= J. B. Edwards =

American dramatist

J. B. Edwards (born October 3, 1951) is an American playwright known for works including: William’s Last Chance (2001), A Family Reunion (2002), Una Reunion Familiar (2003), The Sanctuary (2003), Three Women Dating Henry (2004), The Day Einstein Died (2005), Einstein’s Secret Letters (2005), The Best of Everything (2006), A Delicate Matter (2007), Requiem for a Marriage (2008) and Sister Stories (2009). His works are a study of typical American lives in the late 20th century, and were influenced by the great American playwrights Arthur Miller and Edward Albee. Edwards' non-fiction books include: The Coming Cancer Breakthroughs (2001), Men Head East, Woman Turn Right (2006) and Plays by J.B. Edwards (2012). His fiction books include: Faagraph of an Ordinary Man and China Dreams.
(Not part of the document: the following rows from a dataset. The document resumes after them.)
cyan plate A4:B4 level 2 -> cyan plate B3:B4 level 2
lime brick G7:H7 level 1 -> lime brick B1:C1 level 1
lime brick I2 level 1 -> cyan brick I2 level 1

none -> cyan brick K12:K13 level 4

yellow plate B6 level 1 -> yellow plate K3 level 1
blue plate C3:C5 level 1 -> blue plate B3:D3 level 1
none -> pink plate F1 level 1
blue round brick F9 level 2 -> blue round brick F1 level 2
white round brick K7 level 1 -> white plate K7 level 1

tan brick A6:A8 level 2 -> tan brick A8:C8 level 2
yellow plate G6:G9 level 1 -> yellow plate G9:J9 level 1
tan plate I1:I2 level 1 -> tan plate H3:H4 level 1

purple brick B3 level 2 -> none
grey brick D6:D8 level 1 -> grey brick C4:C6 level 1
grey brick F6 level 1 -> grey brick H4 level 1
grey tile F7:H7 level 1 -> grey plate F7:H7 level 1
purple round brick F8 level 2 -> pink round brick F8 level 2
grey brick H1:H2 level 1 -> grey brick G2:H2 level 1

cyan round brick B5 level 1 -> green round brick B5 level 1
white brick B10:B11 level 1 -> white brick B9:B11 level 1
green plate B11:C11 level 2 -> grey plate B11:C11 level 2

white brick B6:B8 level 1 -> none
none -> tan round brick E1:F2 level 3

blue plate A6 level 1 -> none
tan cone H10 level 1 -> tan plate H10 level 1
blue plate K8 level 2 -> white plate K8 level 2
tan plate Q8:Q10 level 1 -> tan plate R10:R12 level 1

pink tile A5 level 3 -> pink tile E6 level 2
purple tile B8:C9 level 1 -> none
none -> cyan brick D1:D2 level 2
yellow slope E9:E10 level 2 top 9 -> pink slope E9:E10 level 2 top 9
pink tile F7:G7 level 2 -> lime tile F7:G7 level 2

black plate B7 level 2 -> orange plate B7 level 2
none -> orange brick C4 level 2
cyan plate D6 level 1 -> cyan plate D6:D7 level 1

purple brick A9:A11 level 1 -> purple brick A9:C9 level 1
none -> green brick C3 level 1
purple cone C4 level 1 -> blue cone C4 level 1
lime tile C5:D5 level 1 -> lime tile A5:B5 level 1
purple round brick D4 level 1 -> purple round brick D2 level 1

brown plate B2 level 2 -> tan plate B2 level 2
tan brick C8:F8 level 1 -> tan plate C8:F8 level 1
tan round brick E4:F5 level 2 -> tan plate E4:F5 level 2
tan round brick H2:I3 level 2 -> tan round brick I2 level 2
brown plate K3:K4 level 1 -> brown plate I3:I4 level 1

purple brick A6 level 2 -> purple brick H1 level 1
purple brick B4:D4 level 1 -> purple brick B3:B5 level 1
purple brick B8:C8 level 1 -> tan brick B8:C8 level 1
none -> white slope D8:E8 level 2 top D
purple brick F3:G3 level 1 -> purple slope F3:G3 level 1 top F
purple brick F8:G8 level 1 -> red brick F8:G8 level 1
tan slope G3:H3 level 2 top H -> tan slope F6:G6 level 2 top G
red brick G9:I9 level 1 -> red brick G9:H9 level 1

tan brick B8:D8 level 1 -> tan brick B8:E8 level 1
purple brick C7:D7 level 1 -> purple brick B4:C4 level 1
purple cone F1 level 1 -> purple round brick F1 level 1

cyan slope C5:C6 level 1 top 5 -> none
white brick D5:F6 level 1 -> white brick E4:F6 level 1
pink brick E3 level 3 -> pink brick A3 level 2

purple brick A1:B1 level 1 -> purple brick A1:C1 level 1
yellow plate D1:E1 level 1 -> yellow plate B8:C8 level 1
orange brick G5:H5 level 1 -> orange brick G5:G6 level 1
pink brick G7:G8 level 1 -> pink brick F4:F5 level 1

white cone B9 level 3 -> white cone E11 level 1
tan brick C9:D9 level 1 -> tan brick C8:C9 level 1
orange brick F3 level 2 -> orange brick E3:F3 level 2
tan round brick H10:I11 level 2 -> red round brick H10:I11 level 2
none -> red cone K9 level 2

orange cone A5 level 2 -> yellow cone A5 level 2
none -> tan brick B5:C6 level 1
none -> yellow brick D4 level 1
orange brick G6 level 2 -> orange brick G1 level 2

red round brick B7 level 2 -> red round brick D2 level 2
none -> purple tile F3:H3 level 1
Edwards was born in Bronx, New York, and after a Ph.D. from the University of Minnesota, did a stint in the U.S. Army. Coming back to New York for good, he began a career as a writer, poet and novelist. Ironically, his first artistic success was as a painter, with his first shows in New York in the 1980s. He continues to be a prolific painter of edgy abstract art, and his paintings are represented in several galleries and corporations in the U.S. Later in his career, Edwards began to write plays, and enjoys a continuing success in the Off-Broadway theater scene. He recently ventured into film work, writing and directing the movie version of his play Three Women Dating Henry.

J. B. Edwards is a member of the Dramatists Guild, the National Arts Club, and The Players Club of New York.